Personnellement, des Jennifer Coolidge (la vraie, pas ses personnages) qui s’assument, se révèlent, s’affichent et osent avouer leurs failles, leurs désirs, j’en prendrais beaucoup plus. Photo: Xavier Collin/Image Press Agency. Depositphotos

Libââârté pour toutes!

Je ne suis pas étonnée que ces changements surviennent, vu l’accroissement du nombre de femmes qui scénarisent, réalisent ou produisent. Des accès souhaités qui changent la «game» et qui, évidemment, tendent à montrer à l’écran la réalité dans laquelle nous pouvons toutes nous reconnaître, pas que celle projetée, voire fantasmée, par des êtres non concernés, en somme le male gaze. Encore faut-il laisser à ces créatrices/idéatrices la liberté de décider et de créer, que pour exercer leur job et prendre les décisions qui leur reviennent, elles ne soient pas «forcées» d’obéir à des commandes ou des pressions extérieures comme il y en a parfois quand il s’agit de recevoir du financement.

Tout le monde y gagnera, y compris les futures générations. Plus elles verront une représentation juste et fidèle de la population à l’écran – et ça vaut aussi pour tous les types de diversité –, plus on gagnera du terrain dans l’atteinte de valeurs de justice et d’égalité où rien n’est encore gagné. Le 7 mars dernier, Le Devoir rapportait justement un alarmant constat du secrétaire général des Nations unies, António Guterres. Il déplorait que «l’égalité» entre les femmes et les hommes dans le monde soit un objectif de plus en plus lointain, qui sera atteint au mieux «dans 300 ans».

Je n’ai pas souligné le cas du Québec, il n’est pas si reluisant et n’échappe pas à la sous-représentation des femmes vieillissantes à l’écran. Quand elles y sont après 45 ans, comme d’habitude, il s’agit toujours des cinq mêmes qu’on adore et que vous connaissez.

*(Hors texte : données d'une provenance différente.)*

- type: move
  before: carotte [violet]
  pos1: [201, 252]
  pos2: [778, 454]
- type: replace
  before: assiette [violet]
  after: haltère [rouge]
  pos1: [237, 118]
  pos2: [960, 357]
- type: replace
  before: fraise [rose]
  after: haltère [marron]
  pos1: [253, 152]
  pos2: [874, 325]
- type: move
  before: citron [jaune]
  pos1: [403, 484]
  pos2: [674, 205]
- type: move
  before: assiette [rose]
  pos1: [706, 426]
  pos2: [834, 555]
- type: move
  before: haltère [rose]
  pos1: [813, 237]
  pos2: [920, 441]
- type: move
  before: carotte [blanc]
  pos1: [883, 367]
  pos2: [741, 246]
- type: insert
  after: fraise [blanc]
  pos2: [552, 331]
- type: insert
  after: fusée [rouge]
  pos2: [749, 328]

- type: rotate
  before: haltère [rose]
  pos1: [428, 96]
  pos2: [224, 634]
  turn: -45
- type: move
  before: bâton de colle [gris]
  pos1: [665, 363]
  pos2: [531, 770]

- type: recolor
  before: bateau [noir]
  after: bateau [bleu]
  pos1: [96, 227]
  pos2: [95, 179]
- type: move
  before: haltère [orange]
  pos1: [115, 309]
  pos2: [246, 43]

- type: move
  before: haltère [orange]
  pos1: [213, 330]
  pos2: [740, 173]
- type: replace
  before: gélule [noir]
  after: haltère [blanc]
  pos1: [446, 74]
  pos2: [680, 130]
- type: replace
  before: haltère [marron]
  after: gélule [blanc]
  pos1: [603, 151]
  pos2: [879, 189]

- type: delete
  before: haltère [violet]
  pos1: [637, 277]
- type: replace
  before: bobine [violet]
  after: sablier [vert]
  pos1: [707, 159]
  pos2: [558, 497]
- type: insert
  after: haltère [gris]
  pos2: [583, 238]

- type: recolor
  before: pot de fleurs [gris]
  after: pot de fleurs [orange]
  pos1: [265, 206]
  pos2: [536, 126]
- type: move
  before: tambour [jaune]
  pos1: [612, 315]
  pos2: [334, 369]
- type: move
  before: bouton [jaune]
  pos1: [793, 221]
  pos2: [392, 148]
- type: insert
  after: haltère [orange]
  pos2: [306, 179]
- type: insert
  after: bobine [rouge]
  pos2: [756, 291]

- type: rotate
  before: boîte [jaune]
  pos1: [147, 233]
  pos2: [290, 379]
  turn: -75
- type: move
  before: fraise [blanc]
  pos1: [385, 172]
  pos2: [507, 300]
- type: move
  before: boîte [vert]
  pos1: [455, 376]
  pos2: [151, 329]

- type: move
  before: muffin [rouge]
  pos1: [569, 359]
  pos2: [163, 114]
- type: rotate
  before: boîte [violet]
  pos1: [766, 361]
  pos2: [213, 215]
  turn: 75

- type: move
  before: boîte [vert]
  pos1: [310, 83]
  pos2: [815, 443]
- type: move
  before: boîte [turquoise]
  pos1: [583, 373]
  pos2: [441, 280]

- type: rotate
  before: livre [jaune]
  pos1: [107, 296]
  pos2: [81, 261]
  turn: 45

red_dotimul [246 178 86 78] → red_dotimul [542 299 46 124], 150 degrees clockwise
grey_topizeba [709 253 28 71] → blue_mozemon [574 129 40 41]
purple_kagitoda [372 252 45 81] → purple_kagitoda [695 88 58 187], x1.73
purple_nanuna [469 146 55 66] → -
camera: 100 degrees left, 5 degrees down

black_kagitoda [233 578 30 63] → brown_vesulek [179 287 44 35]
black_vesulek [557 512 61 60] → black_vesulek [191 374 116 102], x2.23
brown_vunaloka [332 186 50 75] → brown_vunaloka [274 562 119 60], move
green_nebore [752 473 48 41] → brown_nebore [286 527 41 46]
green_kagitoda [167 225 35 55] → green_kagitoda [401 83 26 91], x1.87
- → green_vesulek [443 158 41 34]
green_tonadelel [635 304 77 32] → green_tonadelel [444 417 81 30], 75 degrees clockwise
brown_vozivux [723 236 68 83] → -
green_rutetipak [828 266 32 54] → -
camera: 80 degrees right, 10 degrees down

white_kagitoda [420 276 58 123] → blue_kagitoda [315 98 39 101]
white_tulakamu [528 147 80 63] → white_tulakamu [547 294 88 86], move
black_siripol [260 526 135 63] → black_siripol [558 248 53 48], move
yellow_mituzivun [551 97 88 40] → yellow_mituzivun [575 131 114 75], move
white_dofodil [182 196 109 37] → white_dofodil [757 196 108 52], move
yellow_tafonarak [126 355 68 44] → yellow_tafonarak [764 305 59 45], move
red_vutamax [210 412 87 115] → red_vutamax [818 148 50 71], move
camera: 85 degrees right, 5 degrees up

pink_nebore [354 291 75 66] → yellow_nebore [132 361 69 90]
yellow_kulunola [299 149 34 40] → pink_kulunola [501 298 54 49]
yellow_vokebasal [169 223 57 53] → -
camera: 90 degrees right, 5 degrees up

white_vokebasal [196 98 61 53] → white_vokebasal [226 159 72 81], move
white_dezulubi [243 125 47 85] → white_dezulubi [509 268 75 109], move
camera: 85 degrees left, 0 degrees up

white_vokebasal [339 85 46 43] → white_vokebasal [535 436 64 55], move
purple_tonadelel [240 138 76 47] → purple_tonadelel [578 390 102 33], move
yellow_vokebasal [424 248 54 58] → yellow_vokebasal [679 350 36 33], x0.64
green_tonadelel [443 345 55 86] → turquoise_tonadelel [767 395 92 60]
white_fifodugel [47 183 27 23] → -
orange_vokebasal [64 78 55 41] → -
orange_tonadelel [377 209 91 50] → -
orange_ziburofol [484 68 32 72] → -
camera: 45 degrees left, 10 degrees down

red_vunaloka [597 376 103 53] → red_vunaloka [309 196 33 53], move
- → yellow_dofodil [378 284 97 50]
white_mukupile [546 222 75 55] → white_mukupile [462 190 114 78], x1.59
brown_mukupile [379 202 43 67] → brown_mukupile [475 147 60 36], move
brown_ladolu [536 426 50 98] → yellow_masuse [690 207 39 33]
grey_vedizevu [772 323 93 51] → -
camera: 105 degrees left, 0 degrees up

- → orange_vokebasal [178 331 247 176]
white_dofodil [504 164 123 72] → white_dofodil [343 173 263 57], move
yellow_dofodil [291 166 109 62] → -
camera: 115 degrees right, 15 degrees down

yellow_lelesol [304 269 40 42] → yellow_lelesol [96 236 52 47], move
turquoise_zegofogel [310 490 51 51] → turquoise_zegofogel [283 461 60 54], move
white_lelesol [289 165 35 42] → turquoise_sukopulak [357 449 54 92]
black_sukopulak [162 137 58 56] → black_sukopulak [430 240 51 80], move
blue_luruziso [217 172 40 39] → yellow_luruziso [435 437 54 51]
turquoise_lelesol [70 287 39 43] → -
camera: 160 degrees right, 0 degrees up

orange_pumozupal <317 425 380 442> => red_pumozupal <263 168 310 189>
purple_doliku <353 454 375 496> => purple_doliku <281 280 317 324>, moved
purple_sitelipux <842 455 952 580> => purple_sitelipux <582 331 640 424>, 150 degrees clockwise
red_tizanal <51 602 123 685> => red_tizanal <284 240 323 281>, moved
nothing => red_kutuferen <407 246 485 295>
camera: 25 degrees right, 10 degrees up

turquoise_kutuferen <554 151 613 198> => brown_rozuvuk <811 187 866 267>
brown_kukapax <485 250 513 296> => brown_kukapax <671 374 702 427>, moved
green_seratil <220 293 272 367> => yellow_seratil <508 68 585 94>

Je n’aborderai même pas ici la question des journalistes et animatrices qui disparaissent de manière consternante des ondes. Saskia Thuot et Marie-Claude Barette viennent d’ailleurs de perdre leur émission. Hâte de voir si on ajoutera deux femmes de leur âge pour les «remplacer». À moins qu’on y embauche des humoristes qui savent tout faire? Si tel est le cas, je serais étonnée qu’il s’agisse de femmes de plus de 40 ans... Mais je ne demande qu’à être surprise.